Attorney General Xavier Becerra Continues Fight Against Unconstitutional, Unlawful Travel Ban with Brief in Fourth Circuit
SACRAMENTO – Attorney General Xavier Becerra has joined 16 fellow state attorneys general in continuing the fight against President Donald Trump’s unconstitutional travel ban by filing an amicus brief in International Refugee Assistance Project v. Trump before the U.S. Court of Appeals for the Fourth Circuit. The brief urges the court to reject the Trump administration’s request to reinstate the travel ban while it appeals a decision from the U.S. District Court for Maryland finding that the President’s scaled-back second executive order still likely violates the Establishment Clause of the United States Constitution.
“Two different federal district courts have now held that the President’s revised travel ban should be blocked,” said Attorney General Becerra. “And yet President Trump says the courts should allow his travel ban to take effect immediately. The brief I joined today explains why the President is wrong. The Muslim travel ban isn’t just unconstitutional, it harms California and the rest of the nation and undermines our sacred values. I will continue to stand with my fellow attorneys general in fighting to protect our country from this unconstitutional overreach.”
In urging the Court to continue the current injunction against the travel ban, the states make it clear that:
- The Trump administration is unlikely to win their appeal;
- The public interest strongly favors a continued injunction against the stay;
- The Trump administration has not demonstrated the required “irreparable harm” that would entitle it to a stay; and
- States and their residents will face significant harm if the ban goes into effect.

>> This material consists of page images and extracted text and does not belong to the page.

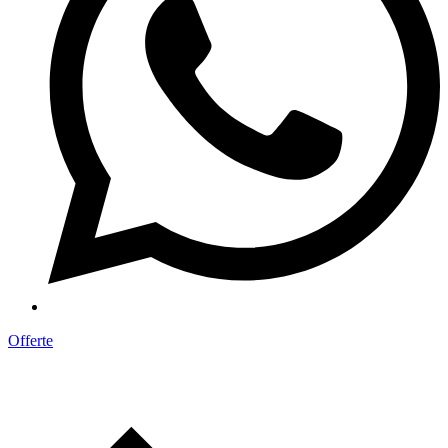
Offerte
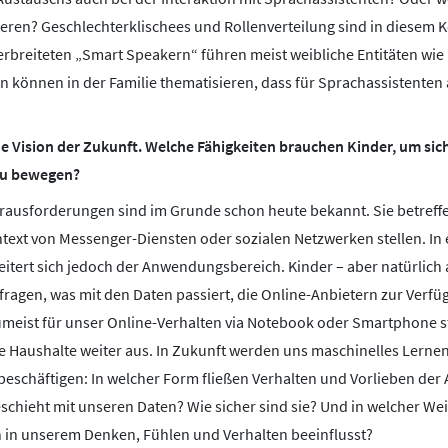
ieren? Geschlechterklischees und Rollenverteilung sind in diesem K
erbreiteten „Smart Speakern“ führen meist weibliche Entitäten wie 
n können in der Familie thematisieren, dass für Sprachassistenten 
 Vision der Zukunft. Welche Fähigkeiten brauchen Kinder, um sic
 zu bewegen?
erausforderungen sind im Grunde schon heute bekannt. Sie betreffen
ntext von Messenger-Diensten oder sozialen Netzwerken stellen. 
itert sich jedoch der Anwendungsbereich. Kinder – aber natürlich
ragen, was mit den Daten passiert, die Online-Anbietern zur Verfü
zumeist für unser Online-Verhalten via Notebook oder Smartphone s
 Haushalte weiter aus. In Zukunft werden uns maschinelles Lernen
 beschäftigen: In welcher Form fließen Verhalten und Vorlieben de
schieht mit unseren Daten? Wie sicher sind sie? Und in welcher We
in unserem Denken, Fühlen und Verhalten beeinflusst?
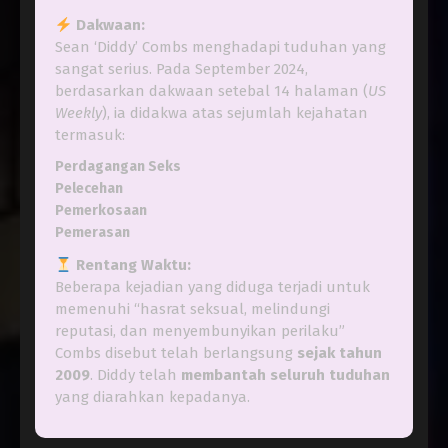
Dakwaan:
Sean ‘Diddy’ Combs menghadapi tuduhan yang
sangat serius. Pada September 2024,
berdasarkan dakwaan setebal 14 halaman (
US
Weekly
), ia didakwa atas sejumlah kejahatan
termasuk:
Perdagangan Seks
Pelecehan
Pemerkosaan
Pemerasan
Rentang Waktu:
Beberapa kejadian yang diduga terjadi untuk
memenuhi “hasrat seksual, melindungi
reputasi, dan menyembunyikan perilaku”
Combs disebut telah berlangsung
sejak tahun
2009
. Diddy telah
membantah seluruh tuduhan
yang diarahkan kepadanya.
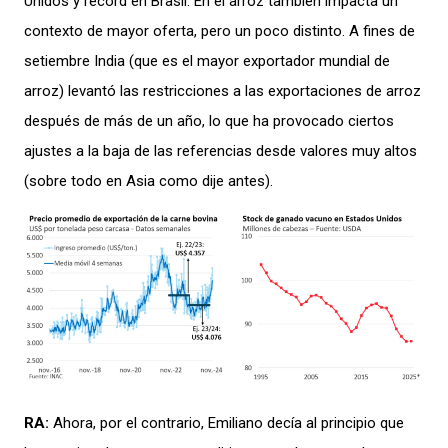
Unidos y récord en Brasil.
En el arroz
también impacta un
contexto de mayor oferta, pero un poco distinto. A fines de
setiembre
India (que es el mayor exportador mundial de
arroz) levantó las restricciones a las exportaciones de arroz
después de más de un año, lo que ha provocado ciertos
ajustes a la baja de las referencias desde valores muy altos
(
sobre todo en Asia
como dije antes)
.
RA:
Ahora, por el contrario, Emiliano decía al principio
que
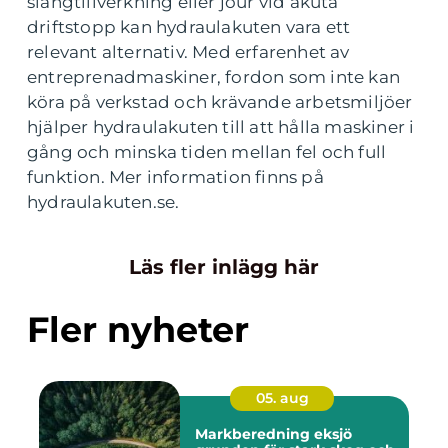
slangtillverkning eller jour vid akuta
driftstopp kan hydraulakuten vara ett
relevant alternativ. Med erfarenhet av
entreprenadmaskiner, fordon som inte kan
köra på verkstad och krävande arbetsmiljöer
hjälper hydraulakuten till att hålla maskiner i
gång och minska tiden mellan fel och full
funktion. Mer information finns på
hydraulakuten.se.
Läs fler inlägg här
Fler nyheter
05. aug
Markberedning eksjö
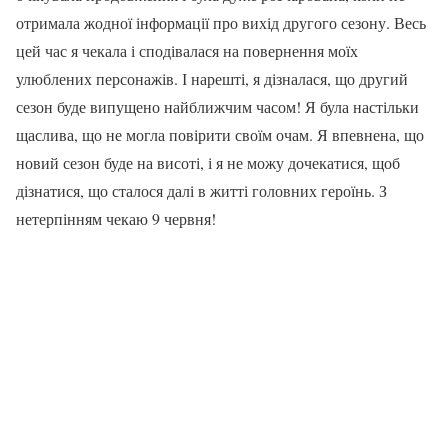
отримала жодної інформації про вихід другого сезону. Весь
цей час я чекала і сподівалася на повернення моїх
улюблених персонажів. І нарешті, я дізналася, що другий
сезон буде випущено найближчим часом! Я була настільки
щаслива, що не могла повірити своїм очам. Я впевнена, що
новий сезон буде на висоті, і я не можу дочекатися, щоб
дізнатися, що сталося далі в житті головних героїнь. З
нетерпінням чекаю 9 червня!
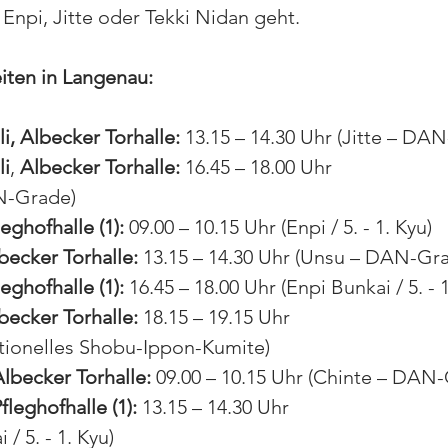
npi, Jitte oder Tekki Nidan geht.
iten in Langenau:
i, Albecker Torhalle:
 13.15 – 14.30 Uhr (Jitte – DA
li
, 
Albecker Torhalle: 
16.45 – 18.00 Uhr 
N-Grade)
leghofhalle (1):
 09.00 – 10.15 Uhr (Enpi / 5. - 1. Kyu)
lbecker Torhalle: 
13.15 – 14.30 Uhr (Unsu – DAN-Gr
leghofhalle (1):
 16.45 – 18.00 Uhr (Enpi Bunkai / 5. - 
lbecker Torhalle: 
18.15 – 19.15 Uhr 
itionelles Shobu-Ippon-Kumite)
Albecker Torhalle: 
09.00 – 10.15 Uhr (Chinte – DAN
fleghofhalle (1): 
13.15 – 14.30 Uhr 
/ 5. - 1. Kyu)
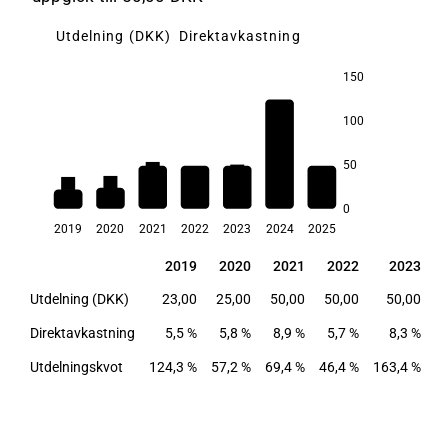
Utdelning (DKK)
Direktavkastning
150
20,5
100
50
8,9
8,3
6,6
5,8
5,7
5,5
0
2019
2020
2021
2022
2023
2024
2025
2019
2020
2021
2022
2023
2019
2020
2021
2022
2023
Utdelning (DKK)
23,00
25,00
50,00
50,00
50,00
1
Direktavkastning
5,5 %
5,8 %
8,9 %
5,7 %
8,3 %
Utdelningskvot
124,3 %
57,2 %
69,4 %
46,4 %
163,4 %
2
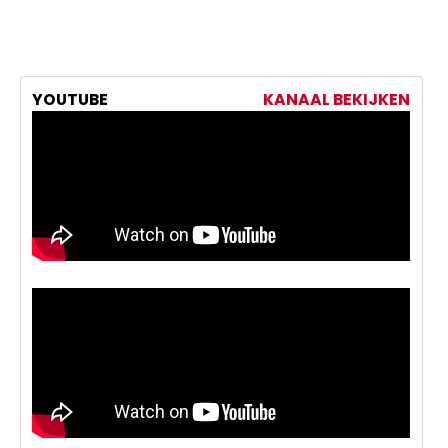
YOUTUBE
KANAAL BEKIJKEN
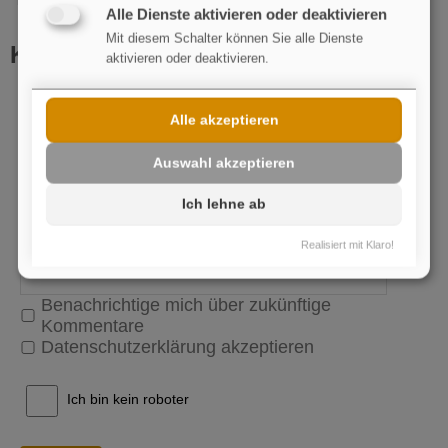
Alle Dienste aktivieren oder deaktivieren
Mit diesem Schalter können Sie alle Dienste
Kommentar schreiben
aktivieren oder deaktivieren.
Name
pflichtfeld
Alle akzeptieren
E-Mail
Auswahl akzeptieren
Ich lehne ab
Realisiert mit Klaro!
Benachrichtige mich über zukünftige
Kommentare
Datenschutzerklärung akzeptieren
Ich bin kein roboter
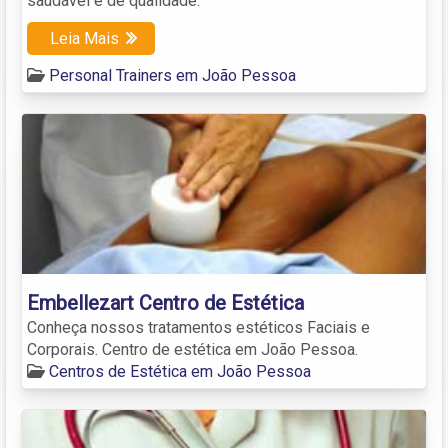
saudável e de qualidade.
Leia Mais
Personal Trainers em João Pessoa
Embellezart Centro de Estética
Conheça nossos tratamentos estéticos Faciais e
Corporais. Centro de estética em João Pessoa.
Centros de Estética em João Pessoa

The attorneys general describe the significant harm their residents and states would experience if the ban were allowed to go into effect, writing:
Letting the travel ban take effect would irreparably harm the Amici States. It would block entry by students, teachers, workers, and tourists from the six majority-Muslim countries. It would harm our citizens, lawful permanent residents, and resident visa holders, many of whom have family members and loved ones who would be presumptively denied entry. And it would amplify the message of fear and intimidation communicated to our Muslim communities by a President who has fulfilled his promise to single out Muslims for disfavored treatment.
Attorney General Becerra was joined in filing the amicus brief by the attorneys general of Maryland, Virginia, Connecticut, Delaware, Iowa, Illinois, Massachusetts, Maine, New Mexico, New York, North Carolina, Oregon, Rhode Island, Vermont, Washington, and the District of Columbia.